QA/QC: 10% audit in duplicate, procedural blanks, spiked samples, certified and in-house reference materials in each analytical batch. Z-scores from FAPAS proficiency testing all within satisfactory range (−2 to +2). Reference materials included DORM-4 fish protein, NIST 1548a total diet, NIST 1547 peach leaves, NIST 1549 non-fat milk powder, powdered rice (IMEP-107), and rice flour (NMIJ7503a).
Basis note: All data are reported on an as-received/as-prepared (as-consumed wet weight) basis. Converting to dry weight requires moisture content data not provided in this report. Direct comparison to standards expressed on a dry-weight or as-sold basis requires a documented conversion factor.
Implications
Certification: This is the most authoritative post-2010 whole-diet baseline for metals in UK food as consumed. For HMT&C products sold or sourced in the UK, the TDS group and category data provide context for expected metal levels in cereal products, bread, rice, nuts, meat, fish, dairy, and vegetables. The rice-specific iAs value of ~0.028 mg/kg (28 µg/kg, semi-quantitative) as consumed is consistent with the broader literature and with EU/FDA guidance levels for iAs in rice-based products. The study confirms that iAs in fish is below detection even as total arsenic (fish group tAs = 2.0 mg/kg) is elevated — demonstrating the critical importance of iAs/tAs distinction in seafood contexts.

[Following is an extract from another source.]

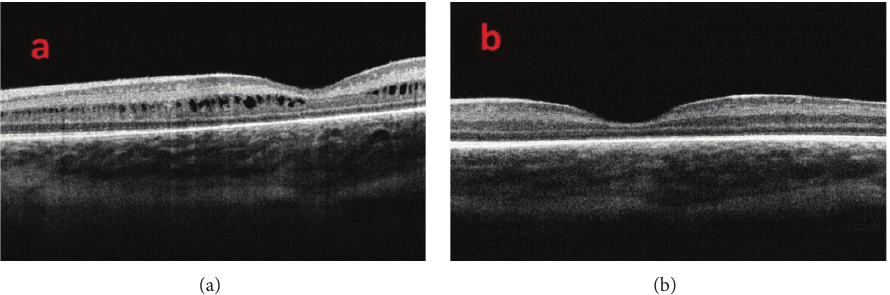
Figure 4: (a) OCT image of a patient with cystoid macular edema at 39-week postmenstrual age and (b) after resolution of cystoid macular edema six weeks later.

Courses: Excellent teaching example for TDS methodology (as-consumed compositing, proportional dietary weighting), arsenic speciation design (separate iAs and tAs measurements), and the pattern that high tAs in fish is dominated by organic arsenicals (arsenobetaine) of low toxicological concern, not iAs.
App: Group-level and category-level concentrations as consumed can inform the UK-market baseline for the app’s contamination estimates, with the caveat that these are composite averages reflecting the whole dietary basket, not point estimates for individual products.
Microbiome: Not addressed in this study.